======== PROVIDED TEXT ========
# INTERIOR DETAIL PARTS FOR 1:32 COACHES



## thumper (Jan 31, 2009)

I'm in search of a source of interior detail parts for 1 rake of 1:32 pullman coaches. Parts I need include:
Stuffed Chairs
Roomette beds/sofas
Bathroom fixtures [toilets & sinks]
Storage cabinets
Dining tables
Dining chairs
Lamps
End tables and desks
Coach seats
etc.


Seated 1:32 modern figures.

Are there sources for such parts? Suggestions would be appreciated.


Thanks,

Will


----------



## tacfoley (Jan 3, 2008)

Uh, what nationality are these Pullman cars? 

tac 
www.ovgrs.org


----------



## thumper (Jan 31, 2009)

Tac, they're U.S. streamlined pullmans.

Will


----------



## Dan Pantages (Jan 2, 2008)

I think you’re going to have to make the furniture. USA Trains make people for coaches that work very well. They say 1/29 but they are much closer to 1/32, David Leech uses them in his coaches which are 1/32. There is a good assortment of sitting people. 

Who's 1.32 Pullmans are they?


----------



## tacfoley (Jan 3, 2008)

I've had a good look around the bazaars, so to speak, and although there are a couple of extremely high-grade commercial model companies speciialising in British Pullman cars, with full interior including table-lamps, even cutlery on the tables and antimacassars on the headrests, there is nothing that I can find that would replicate what you are trying to do. 

And that is only for British outline stock. 

Mr Leech or Alan and Phyll Wright, famed for their fine passenger car models, might offer more advice than ever I could. 

tac 
www.ovgrs.org 
Supporter of the Cape Meares Lighthouse Restoration Fund


----------



## CapeCodSteam (Jan 2, 2008)

I'll be watching this too Will. I'm looking for some of these same items for a dining carriage to be built in the near future.


----------



## Jerry Barnes (Jan 2, 2008)

I made some generic coach seats for my Zephyer, used a Great Trains seat, but modified it for easy casting.


----------



## PLONIEN (Jul 31, 2008)

A cheap source of 1/32 scale sitting people is the use of Carrera slot car figures. They are made of some type of flexible plastic which can be bent and stabilized with thin CA glue, have removable heads and arms for various combinations to reduce too many duplicates, come already painted, can be carved with xacto knife to remove items like cameras, glasses, etc, and look great in 1/29th railroad cars since they are actually closer to the the size of real people in the passenger cars then the normal G scale figures from other companies. I bought most of mine for about half price from Ridgeroad while they had them ( in the other hobby section of thier site under Carrera). Several other sources on web for the same products, just do a Google search on "carrera slotcars for sale". 

http://www.ridgeroadstation.com/store/301021106!3010/Carrera +Small+Piece+Figures+Set

*[url]http://www.carreraslots.com...l*[/url] 


Jack
Tantarra Western RR
Burleson, TX


----------
========
## TASKS
1. In the forum thread on interior parts for 1:32 coaches, what nationality and type are the Pullman cars being detailed?
2. From the forum thread on interior parts for 1:32 coaches, set down word for word the passage starting with "## Dan Pantages" and going on through "of sitting people.".
======== MATERIAL SUPPLIED ========
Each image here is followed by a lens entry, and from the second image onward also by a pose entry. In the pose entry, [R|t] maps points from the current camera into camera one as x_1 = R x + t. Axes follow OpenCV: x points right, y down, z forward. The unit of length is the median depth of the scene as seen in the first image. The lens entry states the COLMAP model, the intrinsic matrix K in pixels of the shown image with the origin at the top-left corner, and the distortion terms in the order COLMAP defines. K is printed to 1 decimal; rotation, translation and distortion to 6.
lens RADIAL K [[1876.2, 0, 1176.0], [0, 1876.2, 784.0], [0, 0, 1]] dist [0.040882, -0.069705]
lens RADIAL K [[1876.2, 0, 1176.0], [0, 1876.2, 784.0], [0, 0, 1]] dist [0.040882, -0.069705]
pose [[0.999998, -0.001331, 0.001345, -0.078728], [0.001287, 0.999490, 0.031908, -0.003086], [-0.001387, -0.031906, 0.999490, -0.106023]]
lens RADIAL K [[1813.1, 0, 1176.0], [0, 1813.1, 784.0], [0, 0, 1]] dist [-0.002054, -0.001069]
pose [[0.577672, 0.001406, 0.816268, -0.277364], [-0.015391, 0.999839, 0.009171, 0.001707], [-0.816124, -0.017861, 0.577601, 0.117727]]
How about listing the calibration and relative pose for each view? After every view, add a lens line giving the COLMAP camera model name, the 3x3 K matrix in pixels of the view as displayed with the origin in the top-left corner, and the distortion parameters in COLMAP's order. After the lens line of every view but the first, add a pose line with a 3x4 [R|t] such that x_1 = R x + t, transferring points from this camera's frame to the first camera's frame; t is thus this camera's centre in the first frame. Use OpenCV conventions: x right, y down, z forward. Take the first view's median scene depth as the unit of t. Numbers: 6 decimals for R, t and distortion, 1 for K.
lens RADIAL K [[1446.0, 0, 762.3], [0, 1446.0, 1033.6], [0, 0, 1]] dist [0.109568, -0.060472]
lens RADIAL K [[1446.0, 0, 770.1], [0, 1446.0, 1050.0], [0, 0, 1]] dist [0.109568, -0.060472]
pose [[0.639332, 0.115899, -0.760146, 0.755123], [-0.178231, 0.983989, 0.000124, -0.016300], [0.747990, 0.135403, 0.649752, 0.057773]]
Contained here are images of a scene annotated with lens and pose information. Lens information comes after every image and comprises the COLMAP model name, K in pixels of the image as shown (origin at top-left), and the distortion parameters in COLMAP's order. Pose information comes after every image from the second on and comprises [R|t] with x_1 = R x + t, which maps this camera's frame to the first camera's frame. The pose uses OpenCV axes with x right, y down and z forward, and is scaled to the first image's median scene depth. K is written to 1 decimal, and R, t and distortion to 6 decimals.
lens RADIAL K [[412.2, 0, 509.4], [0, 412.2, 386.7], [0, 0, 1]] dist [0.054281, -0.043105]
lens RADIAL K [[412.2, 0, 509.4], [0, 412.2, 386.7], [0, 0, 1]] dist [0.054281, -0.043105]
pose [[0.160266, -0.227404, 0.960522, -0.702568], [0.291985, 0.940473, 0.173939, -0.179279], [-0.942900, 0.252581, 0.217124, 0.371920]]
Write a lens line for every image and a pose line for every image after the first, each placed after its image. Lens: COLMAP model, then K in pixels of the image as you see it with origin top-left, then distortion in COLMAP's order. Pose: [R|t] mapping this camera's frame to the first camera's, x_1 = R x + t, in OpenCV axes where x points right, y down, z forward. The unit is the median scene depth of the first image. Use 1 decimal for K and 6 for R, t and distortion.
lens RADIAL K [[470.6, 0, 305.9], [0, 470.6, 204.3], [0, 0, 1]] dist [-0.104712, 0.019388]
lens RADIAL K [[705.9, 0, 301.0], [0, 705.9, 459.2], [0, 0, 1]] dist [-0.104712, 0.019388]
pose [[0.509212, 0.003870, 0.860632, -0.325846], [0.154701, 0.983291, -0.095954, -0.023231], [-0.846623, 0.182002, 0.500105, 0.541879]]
========
## RESPONSES BY TASK
1. They are U.S. streamlined Pullmans.

2.
## Dan Pantages (Jan 2, 2008)

I think you’re going to have to make the furniture. USA Trains make people for coaches that work very well. They say 1/29 but they are much closer to 1/32, David Leech uses them in his coaches which are 1/32. There is a good assortment of sitting people.